Bénéfice en hausse pour UPS, mais Wall Street s'inquiète des perspectives

Le groupe de messagerie américain UPS a annoncé mardi une hausse de 7,6% de son bénéfice net au deuxième trimestre, mais donné des prévisions assez pessimistes pour le reste de l'exercice sur fond de pétrole cher, ce qui a fortement inquiété Wall Street.

(afp) Vers 18H15, l'action d'UPS (United Parcel Service) chutait de 14,44% à 68,45 dollars alors que l'indice Dow Jones perdait pour sa part -0,28%.

Merrill Lynch a baissé sa recommandation sur l'action de "acheter" à "vendre".

Selon Al Goldman, analyste de AG Edwards, cette réaction très négative s'expliquait par "les commentaires décevants" fournis par la direction lors de la téléconférence qui a suivi la présentation des résultats.

La direction craint un ralentissement de l'économie aux Etats-Unis, alors qu'UPS est un groupe "très dépendant du niveau d'activité économique" général dans le pays, a expliqué Al Goldman, soulignant que ses expéditions s'étendaient à tout le territoire américain.

Scott Davis, directeur financier d'UPS, a évoqué le risque d'une "modération" de l'économie américaine au second semestre "après la rapide croissance que nous avons observée au premier trimestre".

Dans un communiqué le groupe de messagerie a indiqué que la croissance de sa rentabilité en 2006 devrait se situer dans le bas de la fourchette de prévision qu'il donnait jusqu'alors, à savoir 11-16%.

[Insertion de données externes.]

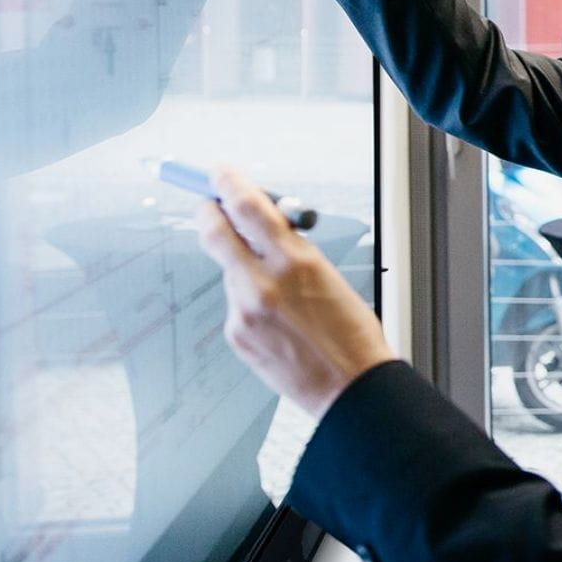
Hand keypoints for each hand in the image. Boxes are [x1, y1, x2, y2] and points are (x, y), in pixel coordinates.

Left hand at [196, 166, 397, 418]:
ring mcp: (244, 312)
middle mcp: (262, 284)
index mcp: (295, 261)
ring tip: (281, 295)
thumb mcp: (328, 275)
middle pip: (215, 232)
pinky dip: (251, 304)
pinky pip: (236, 305)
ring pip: (230, 272)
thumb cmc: (352, 333)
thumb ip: (292, 248)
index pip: (249, 207)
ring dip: (243, 269)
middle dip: (209, 213)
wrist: (352, 388)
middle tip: (211, 206)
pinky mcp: (236, 336)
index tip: (220, 173)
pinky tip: (279, 322)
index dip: (229, 184)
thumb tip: (265, 226)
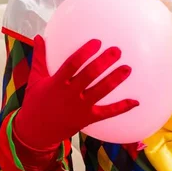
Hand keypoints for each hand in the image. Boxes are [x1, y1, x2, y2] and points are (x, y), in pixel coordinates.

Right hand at [14, 35, 137, 149]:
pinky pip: (107, 113)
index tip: (97, 42)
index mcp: (57, 83)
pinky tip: (136, 101)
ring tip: (127, 68)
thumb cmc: (36, 102)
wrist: (35, 133)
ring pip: (100, 92)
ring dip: (115, 80)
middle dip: (104, 62)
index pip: (72, 65)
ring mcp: (80, 108)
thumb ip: (39, 58)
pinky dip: (122, 108)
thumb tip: (38, 37)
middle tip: (117, 50)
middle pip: (89, 76)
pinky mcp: (87, 119)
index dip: (85, 53)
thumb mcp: (35, 80)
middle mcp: (70, 95)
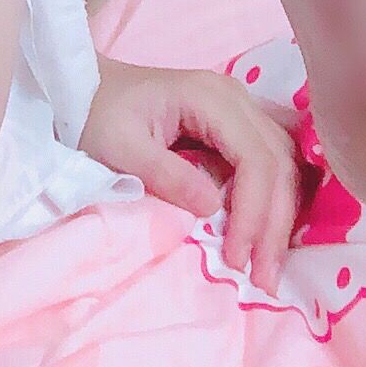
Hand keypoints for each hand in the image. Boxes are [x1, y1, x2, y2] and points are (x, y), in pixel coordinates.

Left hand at [80, 58, 302, 294]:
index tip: (239, 258)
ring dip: (279, 217)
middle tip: (264, 277)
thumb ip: (166, 175)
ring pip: (283, 165)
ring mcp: (239, 110)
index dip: (254, 212)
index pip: (256, 158)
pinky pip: (269, 164)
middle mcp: (235, 99)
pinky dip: (272, 202)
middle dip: (274, 224)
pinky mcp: (235, 127)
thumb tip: (214, 209)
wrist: (81, 89)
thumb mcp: (120, 147)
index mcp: (209, 97)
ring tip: (266, 267)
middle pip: (279, 163)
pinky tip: (266, 236)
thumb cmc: (96, 115)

En outre, pour le troisième trimestre, UPS a dit tabler sur un bénéfice par action compris entre 87 et 91 cents, inférieur d'environ 10% aux prévisions moyennes des analystes. Celles-ci s'affichent à 97 cents d'après le consensus First Call.

Pour tenter de minimiser l'impact de cette mauvaise nouvelle UPS a précisé que le troisième trimestre 2006 comprenait moins de jours ouvrables que la même période l'année précédente, et que cet déficit de jours pouvait expliquer 4 à 5 cents de baisse.

Pour le deuxième trimestre, UPS a fait état d'un bénéfice net de 1,06 milliard de dollars, en hausse de 7,6% sur un an, pour un chiffre d'affaires de 11,74 milliards (+15,2%). Les analystes tablaient sur des ventes de 11,61 milliards d'après First Call.

Mais pour le bénéfice par action, le résultat affiché (97 cents) s'avère inférieur aux prévisions moyennes du marché, établies à 1,00 dollar, toujours d'après First Call.

Le groupe n'a pas fait état d'éléments exceptionnels, mais a indiqué que ses dépenses d'exploitation avaient augmenté de 16,2% sur un an, réduisant de près d'un point de pourcentage la marge bénéficiaire (à 14,4% contre 15,2% au deuxième trimestre 2005).

"La pression sur les coûts au deuxième trimestre est principalement due au carburant", a poursuivi Scott Davis lors de la téléconférence, en relevant que le prix du kérosène avait pris 14% entre le début et la fin du 2e trimestre et celui de l'essence diesel 11%.

Au total, cette augmentation des produits pétroliers a entraîné un surcoût d'environ 25 millions de dollars par rapport à ce que le groupe avait envisagé il y a trois mois, a ajouté le directeur financier.

Aux Etats-Unis, le chiffre d'affaires sur le trimestre a progressé de 7,5% à 7,46 milliards de dollars pour un bénéfice d'exploitation de 1,23 milliard en hausse de 9,8%. Le volume moyen de colis acheminés chaque jour a atteint 13,3 millions en hausse de 4,7%.

A l'international, le chiffre d'affaires a progressé de 11,5% à 2,23 milliards de dollars pour un bénéfice d'exploitation de 4,3% à 414 millions. Le volume quotidien moyen de colis transportés a atteint 1,7 million en progression de 13,3%.

Pour le premier semestre, le bénéfice net d'UPS s'est affiché à 2,04 milliards de dollars, en hausse de 9% sur un an, pour un chiffre d'affaires de 23,26 milliards (+15,8%).